* **WHAT TO WORK ON**
**1)** In the text on cogeneration, transcribe the passage from "Among the available" up to and including "of CO₂ emissions.".
**2)** According to the text on cogeneration, in which sectors are CHP systems that use reciprocating Otto engines the most widespread?

The model that is widely adopted today for the fulfillment of the energy needs of buildings is the supply of electrical energy from the grid and the combustion of fuel (e.g. oil, natural gas, biomass) in boilers operating inside the buildings for the production of thermal energy.

CHP (Cogeneration of Heat and Power), on the other hand, refers to systems which simultaneously produce electrical and thermal/cooling energy from the same source and within the same process.

Why can the widespread application of CHP contribute to an important reduction in primary energy consumption?

CHP refers to technologies which are installed in close proximity to the consumer and can contribute significantly to the decentralization of the energy systems. The application of decentralized energy systems leads to a reduction in the electrical energy transmission and distribution losses. Furthermore, during the operation of a CHP system the produced thermal energy is utilized and not wasted like in the case of central power plants

The available CHP technologies include the following:

• Combined cycle gas turbine

• Back-pressure steam turbine

• Condensing steam turbine

• Open cycle gas turbine

• Reciprocating internal combustion engine

• Stirling engine

• Fuel cell

• Steam engine

• Organic Rankine cycle 

While the energy costs are increasing continuously, CHP systems are a promising technology that can offer a viable solution, especially for big buildings. There are many examples of CHP systems running in hospitals or commercial buildings. Micro-CHP systems for houses do the job of a traditional boiler while occupying a similar amount of space. The noise levels they produce are also comparable with that of conventional boilers. The difference of micro-CHP systems is that they also produce electrical energy. Their price, however, is still much higher in comparison with boilers. CHP and micro-CHP systems can also be combined with absorption/adsorption refrigerators to produce cooling. The combination of the two technologies is referred to as trigeneration (generation of electrical energy, heating and cooling).

Among the available CHP systems, those employing reciprocating Otto engines are the most widespread ones in the residential and tertiary sector. Less widespread are CHP units employing a Stirling engine or an Organic Rankine cycle. In countries like Germany and the UK, the installation of micro-CHP units is promoted with the provision of subsidies as part of an effort to promote environmentally friendly solutions that can contribute to the reduction of CO₂ emissions.

Industrial facilities consume significant amounts of fuel and electrical energy for their processes. The application of CHP technologies in industrial facilities can lead to an important reduction in their energy bills and can contribute to their energy autonomy. CHP technologies which are applied in the industrial sector have many differences regarding their cost and their energy efficiency. The selection of the appropriate technology should take into account factors like the electrical energy demand, the thermal energy demand, the price and availability of the fuels and the time profile according to which the CHP system will operate.

* **RECORD SET**

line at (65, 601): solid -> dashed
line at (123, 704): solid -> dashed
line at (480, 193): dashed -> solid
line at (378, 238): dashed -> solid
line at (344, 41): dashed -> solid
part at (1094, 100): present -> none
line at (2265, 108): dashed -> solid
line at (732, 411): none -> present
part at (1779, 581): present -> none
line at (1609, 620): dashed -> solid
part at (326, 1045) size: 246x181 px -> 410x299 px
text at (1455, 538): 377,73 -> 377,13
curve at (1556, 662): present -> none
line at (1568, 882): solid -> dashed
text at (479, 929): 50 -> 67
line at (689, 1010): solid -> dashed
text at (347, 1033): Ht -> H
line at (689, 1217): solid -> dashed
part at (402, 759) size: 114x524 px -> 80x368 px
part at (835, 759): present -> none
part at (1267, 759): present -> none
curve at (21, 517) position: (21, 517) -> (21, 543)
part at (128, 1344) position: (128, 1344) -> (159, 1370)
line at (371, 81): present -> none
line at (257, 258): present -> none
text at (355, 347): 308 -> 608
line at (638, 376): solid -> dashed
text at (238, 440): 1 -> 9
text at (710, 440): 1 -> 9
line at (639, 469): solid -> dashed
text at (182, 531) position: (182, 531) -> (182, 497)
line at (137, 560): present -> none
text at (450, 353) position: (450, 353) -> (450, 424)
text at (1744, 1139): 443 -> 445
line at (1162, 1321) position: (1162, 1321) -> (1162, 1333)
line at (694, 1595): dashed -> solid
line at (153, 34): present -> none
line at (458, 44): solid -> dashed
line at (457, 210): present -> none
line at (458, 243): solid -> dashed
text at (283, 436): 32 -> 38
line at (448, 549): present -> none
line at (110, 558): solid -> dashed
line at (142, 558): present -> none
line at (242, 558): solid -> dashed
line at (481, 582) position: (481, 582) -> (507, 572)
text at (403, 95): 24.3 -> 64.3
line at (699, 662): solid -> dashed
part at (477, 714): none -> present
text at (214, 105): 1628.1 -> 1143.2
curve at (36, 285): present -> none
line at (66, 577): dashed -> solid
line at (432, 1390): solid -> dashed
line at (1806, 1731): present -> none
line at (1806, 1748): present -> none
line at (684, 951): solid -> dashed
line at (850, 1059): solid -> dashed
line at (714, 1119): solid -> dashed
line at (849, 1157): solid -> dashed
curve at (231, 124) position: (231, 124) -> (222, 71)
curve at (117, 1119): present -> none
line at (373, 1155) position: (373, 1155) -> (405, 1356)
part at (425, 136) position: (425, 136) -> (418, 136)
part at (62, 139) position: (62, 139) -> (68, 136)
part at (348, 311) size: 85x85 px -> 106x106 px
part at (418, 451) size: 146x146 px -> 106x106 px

* **TASK RESULTS**
**1)**
Among the available CHP systems, those employing reciprocating Otto engines are the most widespread ones in the residential and tertiary sector. Less widespread are CHP units employing a Stirling engine or an Organic Rankine cycle. In countries like Germany and the UK, the installation of micro-CHP units is promoted with the provision of subsidies as part of an effort to promote environmentally friendly solutions that can contribute to the reduction of CO₂ emissions.

**2)** The residential and tertiary sector.